Nonostante un confronto quasi impossibile, con un anno in cui i consumi alimentari sono esplosi a causa della pandemia, nel 2021 la spesa per i consumi domestici ha registrato una flessione molto lieve: -0,3%.

Un cedimento definito di “rimbalzo”, in realtà atteso più incisivo. Il valore della spesa per i consumi alimentari in casa, nel 2021, si attesta su circa 87,3 miliardi di euro; in confronto alla spesa dell’annata pre-crisi, si tratta di un +7,5% (variazione 2021/2019).

Se per i prodotti lattiero-caseari i dati parlano di una flessione del 4%, solamente il latte ad alta digeribilità parzialmente scremato registra un aumento delle vendite (+2% rispetto al 2020, +20% rispetto al 2019), a significare che non è solo il ritorno alle colazioni al bar a pesare sul comparto, quanto uno stile di consumo tendenzialmente salutistico.

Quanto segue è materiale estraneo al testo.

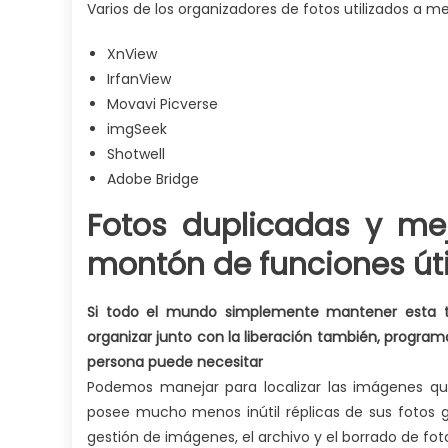
Varios de los organizadores de fotos utilizados a
XnView
IrfanView
Movavi Picverse
imgSeek
Shotwell
Adobe Bridge
Fotos duplicadas y mej
montón de funciones úti
Si todo el mundo simplemente mantener esta t
organizar junto con la liberación también, program
persona puede necesitar
Podemos manejar para localizar las imágenes q
posee mucho menos inútil réplicas de sus fotos 
gestión de imágenes, el archivo y el borrado de fot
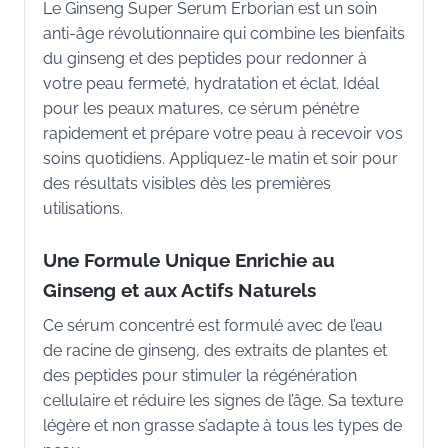
Le Ginseng Super Serum Erborian est un soin
anti-âge révolutionnaire qui combine les bienfaits
du ginseng et des peptides pour redonner à
votre peau fermeté, hydratation et éclat. Idéal
pour les peaux matures, ce sérum pénètre
rapidement et prépare votre peau à recevoir vos
soins quotidiens. Appliquez-le matin et soir pour
des résultats visibles dès les premières
utilisations.
Une Formule Unique Enrichie au
Ginseng et aux Actifs Naturels
Ce sérum concentré est formulé avec de l’eau
de racine de ginseng, des extraits de plantes et
des peptides pour stimuler la régénération
cellulaire et réduire les signes de l’âge. Sa texture
légère et non grasse s’adapte à tous les types de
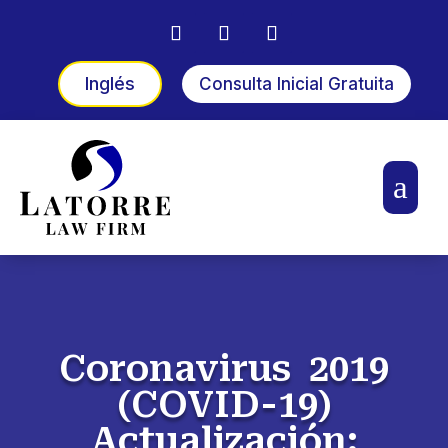
Inglés
Consulta Inicial Gratuita
a
Coronavirus 2019
(COVID-19)
Actualización:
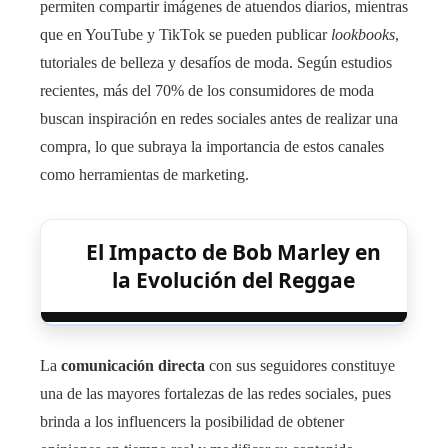
permiten compartir imágenes de atuendos diarios, mientras
que en YouTube y TikTok se pueden publicar
lookbooks
,
tutoriales de belleza y desafíos de moda. Según estudios
recientes, más del 70% de los consumidores de moda
buscan inspiración en redes sociales antes de realizar una
compra, lo que subraya la importancia de estos canales
como herramientas de marketing.
El Impacto de Bob Marley en
la Evolución del Reggae
La
comunicación directa
con sus seguidores constituye
una de las mayores fortalezas de las redes sociales, pues
brinda a los influencers la posibilidad de obtener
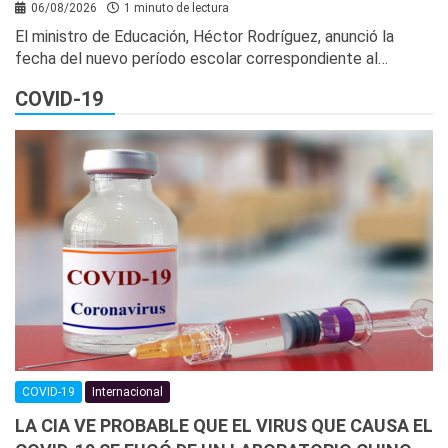
06/08/2026
1 minuto de lectura
El ministro de Educación, Héctor Rodríguez, anunció la
fecha del nuevo período escolar correspondiente al…
COVID-19
COVID-19
Internacional
LA CIA VE PROBABLE QUE EL VIRUS QUE CAUSA EL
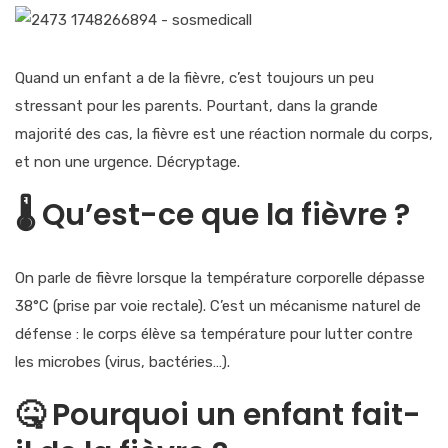
Quand un enfant a de la fièvre, c’est toujours un peu
stressant pour les parents. Pourtant, dans la grande
majorité des cas, la fièvre est une réaction normale du corps,
et non une urgence. Décryptage.
🌡
️ Qu’est-ce que la fièvre ?
On parle de
fièvre
lorsque la température corporelle dépasse
38°C
(prise par voie rectale). C’est un
mécanisme naturel de
défense
: le corps élève sa température pour lutter contre
les microbes (virus, bactéries…).
🤒
Pourquoi un enfant fait-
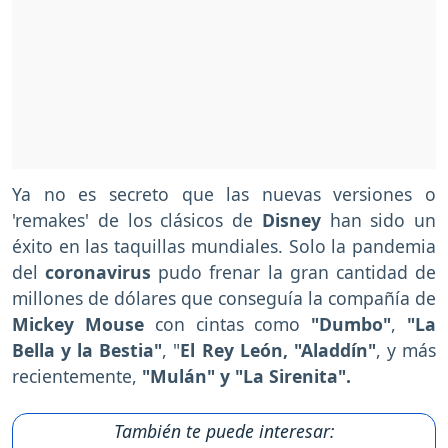
Ya no es secreto que las nuevas versiones o
'remakes' de los clásicos de
Disney
han sido un
éxito en las taquillas mundiales. Solo la pandemia
del
coronavirus
pudo frenar la gran cantidad de
millones de dólares que conseguía la compañía de
Mickey Mouse
con cintas como
"Dumbo"
,
"La
Bella y la Bestia"
, "
El Rey León, "Aladdín"
, y más
recientemente,
"Mulán" y "La Sirenita".
También te puede interesar:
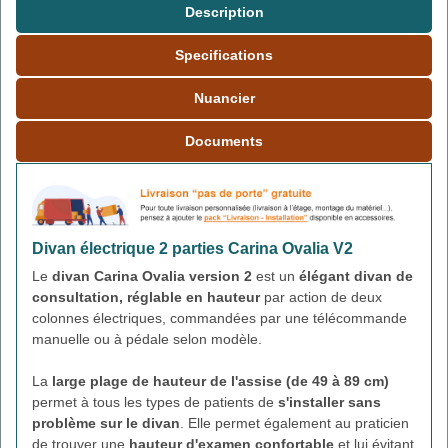
Description
Specifications
Nuancier
Documents
Divan électrique 2 parties Carina Ovalia V2
Le
divan Carina Ovalia version 2
est un
élégant divan de
consultation, réglable en hauteur
par action de deux
colonnes électriques, commandées par une télécommande
manuelle ou à pédale selon modèle.
La
large plage de hauteur de l'assise (de 49 à 89 cm)
permet à tous les types de patients de
s'installer sans
problème sur le divan
. Elle permet également au praticien
de trouver une
hauteur d'examen confortable
et lui évitant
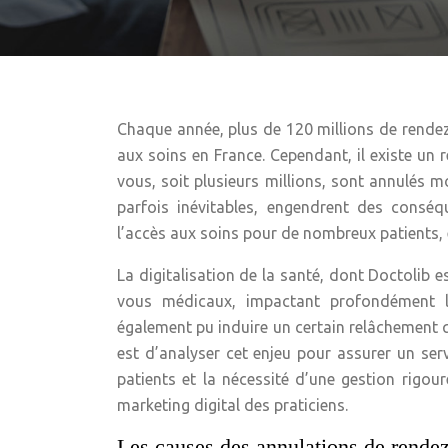
Chaque année, plus de 120 millions de rendez
aux soins en France. Cependant, il existe un 
vous, soit plusieurs millions, sont annulés 
parfois inévitables, engendrent des conséq
l’accès aux soins pour de nombreux patients, e
La digitalisation de la santé, dont Doctolib e
vous médicaux, impactant profondément l’ex
également pu induire un certain relâchement q
est d’analyser cet enjeu pour assurer un servi
patients et la nécessité d’une gestion rigou
marketing digital des praticiens.
Les causes des annulations de rendez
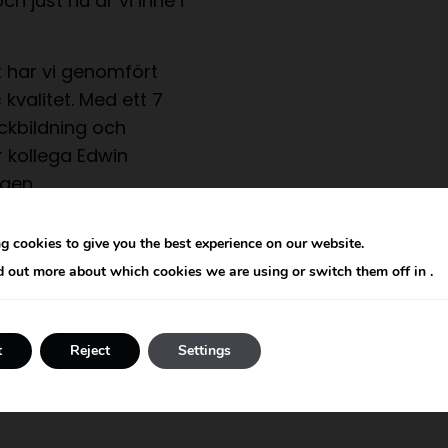
ch just nu är vi inne i
t har vi genomfört
 kvalitet. Med ett 7
ckbildning och
r kollega Edwin
gen.
 är att vi även
g cookies to give you the best experience on our website.
nten i berget och just
d out more about which cookies we are using or switch them off in
.
ankra rören i berget.
t
Reject
Settings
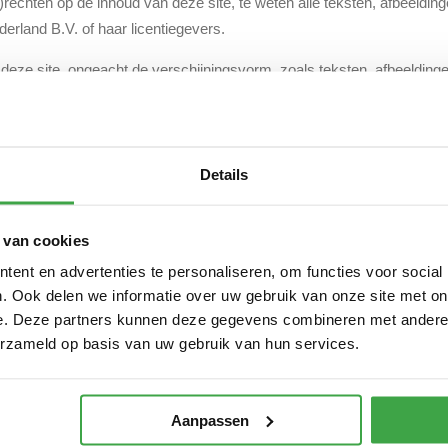
-)rechten op de inhoud van deze site, te weten alle teksten, afbeeldin
erland B.V. of haar licentiegevers.
 deze site, ongeacht de verschijningsvorm, zoals teksten, afbeelding
rd, of gedistribueerd zonder vooraf verkregen schriftelijke toestemm
eiligheid
 regelmatig gecontroleerd op (computer-)virussen, maar de afwezigh
Details
r kunnen beïnvloeden, kan helaas niet gegarandeerd worden.
 van cookies
n of opmerkingen over deze disclaimer, dan kunt u zich richten tot Tu
ent en advertenties te personaliseren, om functies voor social
 Emmen.
. Ook delen we informatie over uw gebruik van onze site met on
e. Deze partners kunnen deze gegevens combineren met andere i
erzameld op basis van uw gebruik van hun services.
Aanpassen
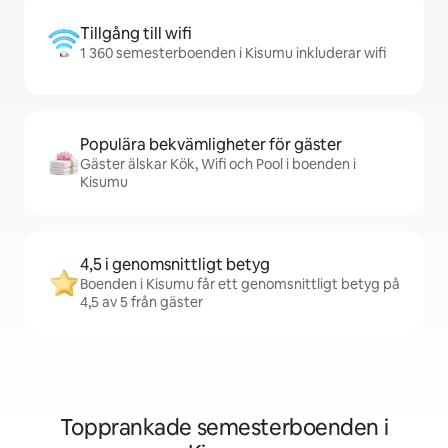
Tillgång till wifi
1 360 semesterboenden i Kisumu inkluderar wifi
Populära bekvämligheter för gäster
Gäster älskar Kök, Wifi och Pool i boenden i
Kisumu
4,5 i genomsnittligt betyg
Boenden i Kisumu får ett genomsnittligt betyg på
4,5 av 5 från gäster
Topprankade semesterboenden i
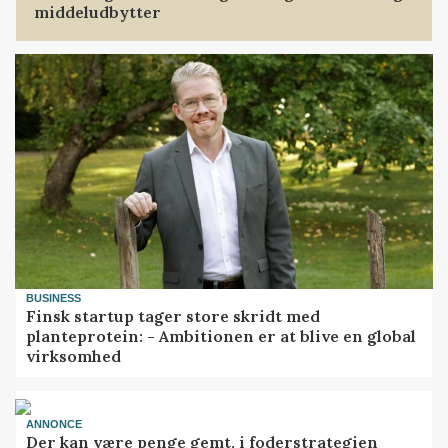
middeludbytter
BUSINESS
Finsk startup tager store skridt med
planteprotein: - Ambitionen er at blive en global
virksomhed
ANNONCE
Der kan være penge gemt, i foderstrategien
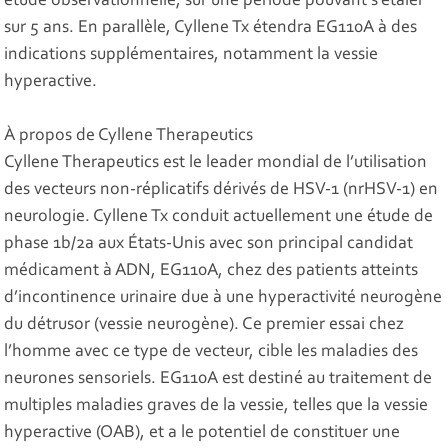
étude observationnelle, sur une période pouvant s’étaler
sur 5 ans. En parallèle, Cyllene Tx étendra EG110A à des
indications supplémentaires, notamment la vessie
hyperactive.
À propos de Cyllene Therapeutics
Cyllene Therapeutics est le leader mondial de l’utilisation
des vecteurs non-réplicatifs dérivés de HSV-1 (nrHSV-1) en
neurologie. Cyllene Tx conduit actuellement une étude de
phase 1b/2a aux États-Unis avec son principal candidat
médicament à ADN, EG110A, chez des patients atteints
d’incontinence urinaire due à une hyperactivité neurogène
du détrusor (vessie neurogène). Ce premier essai chez
l’homme avec ce type de vecteur, cible les maladies des
neurones sensoriels. EG110A est destiné au traitement de
multiples maladies graves de la vessie, telles que la vessie
hyperactive (OAB), et a le potentiel de constituer une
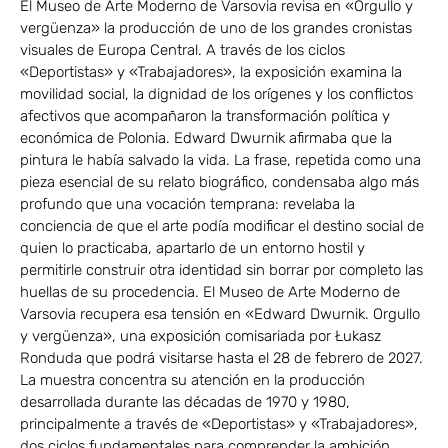
El Museo de Arte Moderno de Varsovia revisa en «Orgullo y
vergüenza» la producción de uno de los grandes cronistas
visuales de Europa Central. A través de los ciclos
«Deportistas» y «Trabajadores», la exposición examina la
movilidad social, la dignidad de los orígenes y los conflictos
afectivos que acompañaron la transformación política y
económica de Polonia. Edward Dwurnik afirmaba que la
pintura le había salvado la vida. La frase, repetida como una
pieza esencial de su relato biográfico, condensaba algo más
profundo que una vocación temprana: revelaba la
conciencia de que el arte podía modificar el destino social de
quien lo practicaba, apartarlo de un entorno hostil y
permitirle construir otra identidad sin borrar por completo las
huellas de su procedencia. El Museo de Arte Moderno de
Varsovia recupera esa tensión en «Edward Dwurnik. Orgullo
y vergüenza», una exposición comisariada por Łukasz
Ronduda que podrá visitarse hasta el 28 de febrero de 2027.
La muestra concentra su atención en la producción
desarrollada durante las décadas de 1970 y 1980,
principalmente a través de «Deportistas» y «Trabajadores»,
dos ciclos fundamentales para comprender la ambición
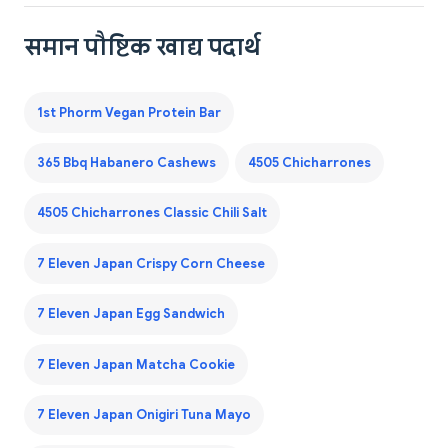
समान पौष्टिक खाद्य पदार्थ
1st Phorm Vegan Protein Bar
365 Bbq Habanero Cashews
4505 Chicharrones
4505 Chicharrones Classic Chili Salt
7 Eleven Japan Crispy Corn Cheese
7 Eleven Japan Egg Sandwich
7 Eleven Japan Matcha Cookie
7 Eleven Japan Onigiri Tuna Mayo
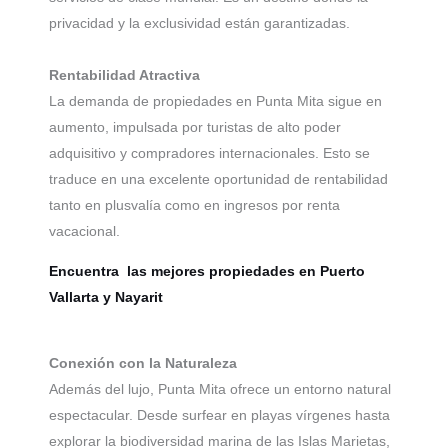
privacidad y la exclusividad están garantizadas.
Rentabilidad Atractiva
La demanda de propiedades en Punta Mita sigue en
aumento, impulsada por turistas de alto poder
adquisitivo y compradores internacionales. Esto se
traduce en una excelente oportunidad de rentabilidad
tanto en plusvalía como en ingresos por renta
vacacional.
Encuentra las mejores propiedades en Puerto
Vallarta y Nayarit
Conexión con la Naturaleza
Además del lujo, Punta Mita ofrece un entorno natural
espectacular. Desde surfear en playas vírgenes hasta
explorar la biodiversidad marina de las Islas Marietas,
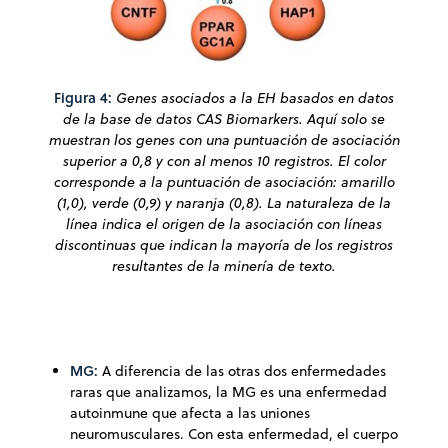
Figura 4:
Genes asociados a la EH basados en datos
de la base de datos CAS Biomarkers. Aquí solo se
muestran los genes con una puntuación de asociación
superior a 0,8 y con al menos 10 registros. El color
corresponde a la puntuación de asociación: amarillo
(1,0), verde (0,9) y naranja (0,8). La naturaleza de la
línea indica el origen de la asociación con líneas
discontinuas que indican la mayoría de los registros
resultantes de la minería de texto.
MG:
A diferencia de las otras dos enfermedades
raras que analizamos, la MG es una enfermedad
autoinmune que afecta a las uniones
neuromusculares. Con esta enfermedad, el cuerpo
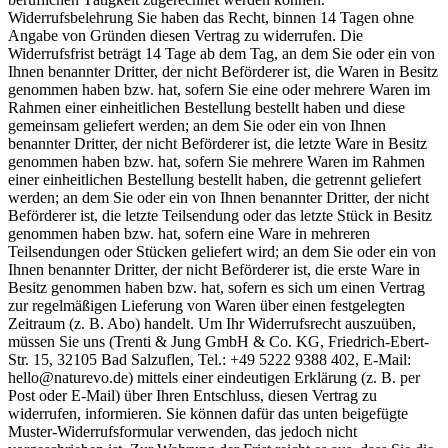
Widerrufsbelehrung Sie haben das Recht, binnen 14 Tagen ohne
Angabe von Gründen diesen Vertrag zu widerrufen. Die
Widerrufsfrist beträgt 14 Tage ab dem Tag, an dem Sie oder ein von
Ihnen benannter Dritter, der nicht Beförderer ist, die Waren in Besitz
genommen haben bzw. hat, sofern Sie eine oder mehrere Waren im
Rahmen einer einheitlichen Bestellung bestellt haben und diese
gemeinsam geliefert werden; an dem Sie oder ein von Ihnen
benannter Dritter, der nicht Beförderer ist, die letzte Ware in Besitz
genommen haben bzw. hat, sofern Sie mehrere Waren im Rahmen
einer einheitlichen Bestellung bestellt haben, die getrennt geliefert
werden; an dem Sie oder ein von Ihnen benannter Dritter, der nicht
Beförderer ist, die letzte Teilsendung oder das letzte Stück in Besitz
genommen haben bzw. hat, sofern eine Ware in mehreren
Teilsendungen oder Stücken geliefert wird; an dem Sie oder ein von
Ihnen benannter Dritter, der nicht Beförderer ist, die erste Ware in
Besitz genommen haben bzw. hat, sofern es sich um einen Vertrag
zur regelmäßigen Lieferung von Waren über einen festgelegten
Zeitraum (z. B. Abo) handelt. Um Ihr Widerrufsrecht auszuüben,
müssen Sie uns (Trenti & Jung GmbH & Co. KG, Friedrich-Ebert-
Str. 15, 32105 Bad Salzuflen, Tel.: +49 5222 9388 402, E-Mail:
hello@naturevo.de) mittels einer eindeutigen Erklärung (z. B. per
Post oder E-Mail) über Ihren Entschluss, diesen Vertrag zu
widerrufen, informieren. Sie können dafür das unten beigefügte
Muster-Widerrufsformular verwenden, das jedoch nicht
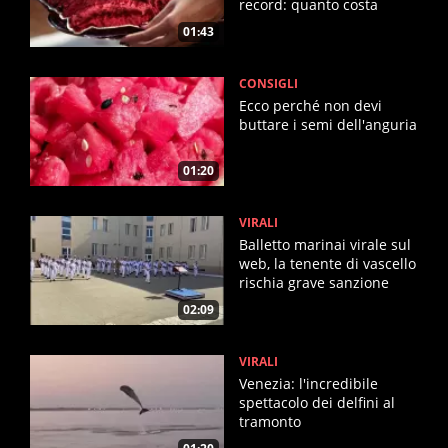
record: quanto costa
01:43
CONSIGLI
Ecco perché non devi
buttare i semi dell'anguria
01:20
VIRALI
Balletto marinai virale sul
web, la tenente di vascello
rischia grave sanzione
02:09
VIRALI
Venezia: l'incredibile
spettacolo dei delfini al
tramonto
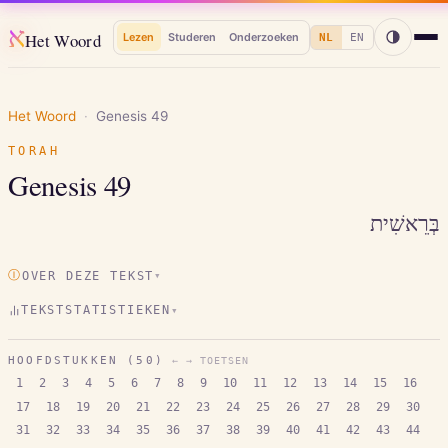
א
Het Woord
Lezen
Studeren
Onderzoeken
NL
EN
Het Woord
·
Genesis
49
TORAH
Genesis
49
בְּרֵאשִׁית
Ⓘ
OVER DEZE TEKST
▾
TEKSTSTATISTIEKEN
▾
HOOFDSTUKKEN (
50
)
← → TOETSEN
1
2
3
4
5
6
7
8
9
10
11
12
13
14
15
16
17
18
19
20
21
22
23
24
25
26
27
28
29
30
31
32
33
34
35
36
37
38
39
40
41
42
43
44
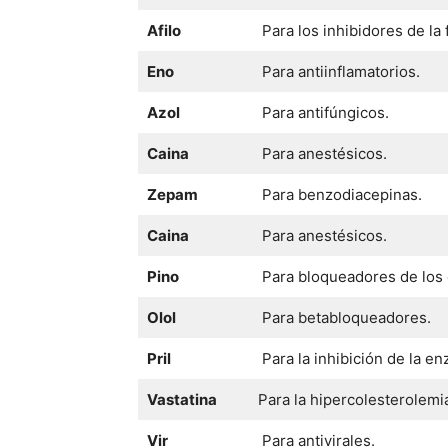
Afilo
Para los inhibidores de la 
Eno
Para antiinflamatorios.
Azol
Para antifúngicos.
Caina
Para anestésicos.
Zepam
Para benzodiacepinas.
Caina
Para anestésicos.
Pino
Para bloqueadores de los c
Olol
Para betabloqueadores.
Pril
Para la inhibición de la e
Vastatina
Para la hipercolesterolemi
Vir
Para antivirales.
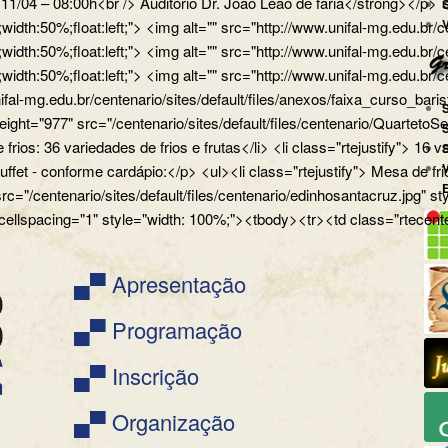
a 11/04 – 08:00h<br /> Auditório Dr. João Leão de faria</strong></
px;width:50%;float:left;"> <img alt="" src="http://www.unifal-mg.
x;width:50%;float:left;"> <img alt="" src="http://www.unifal-mg.edu
x;width:50%;float:left;"> <img alt="" src="http://www.unifal-mg.ed
ifal-mg.edu.br/centenario/sites/default/files/anexos/faixa_curso_ba
" height="977" src="/centenario/sites/default/files/centenario/Q
 frios: 36 variedades de frios e frutas</li> <li class="rtejustify"> 16
uffet - conforme cardápio:</p> <ul><li class="rtejustify"> Mesa de fr
 src="/centenario/sites/default/files/centenario/edinhosantacruz.
 cellspacing="1" style="width: 100%;"><tbody><tr><td class="rtecente
▄▀ Apresentação
▄▀ Programação
▄▀ Inscrição
▄▀ Organização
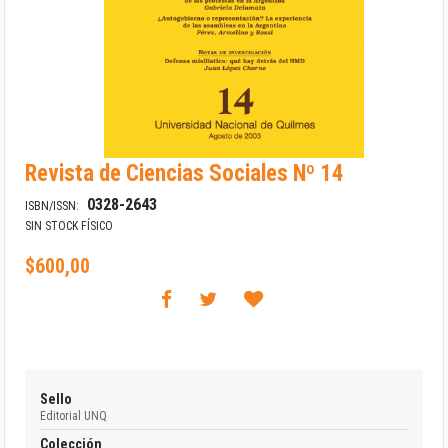
Saltar
Revista de Ciencias Sociales Nº 14
al
comienzo
0328-2643
ISBN/ISSN:
de
SIN STOCK FÍSICO
la
galería
de
$600,00
imágenes
Sello
Editorial UNQ
Colección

Se nel terzo trimestre, durante le vacanze estive l’allentamento delle restrizioni aveva favorito una maggiore positività nelle aspettative per il futuro e aveva dato slancio ai consumi, nel quarto trimestre si evidenzia un ritorno all’atteggiamento prudenziale che alleggerisce i carrelli. Si continua a mangiare di più a casa, ma si registra un ritorno alle vecchie abitudini, certificato dal calo costante, iniziato a febbraio, dell’acquisto di uova, burro, farina e altri prodotti dell’ingredientistica di base con cui durante il lockdown ci si era cimentati in preparazioni casalinghe, e dal contestuale aumento di interesse per affettati, pane, snack, tipici di pasti veloci. Si ritorna gradualmente o parzialmente a lavorare in ufficio riavvicinandosi ai vecchi ritmi e a una socialità più spinta. In questo senso, l’eredità lasciata dal lockdown si evolve anche in una convivialità “cibo-centrica” e un po’ più casalinga rispetto all’epoca pre-Covid, tale che, quando si prepara un pasto a casa, lo si fa con cibi e bevande gourmet, spendendo un po’ di più alla ricerca di una gioia del palato e un momento di ricompensa.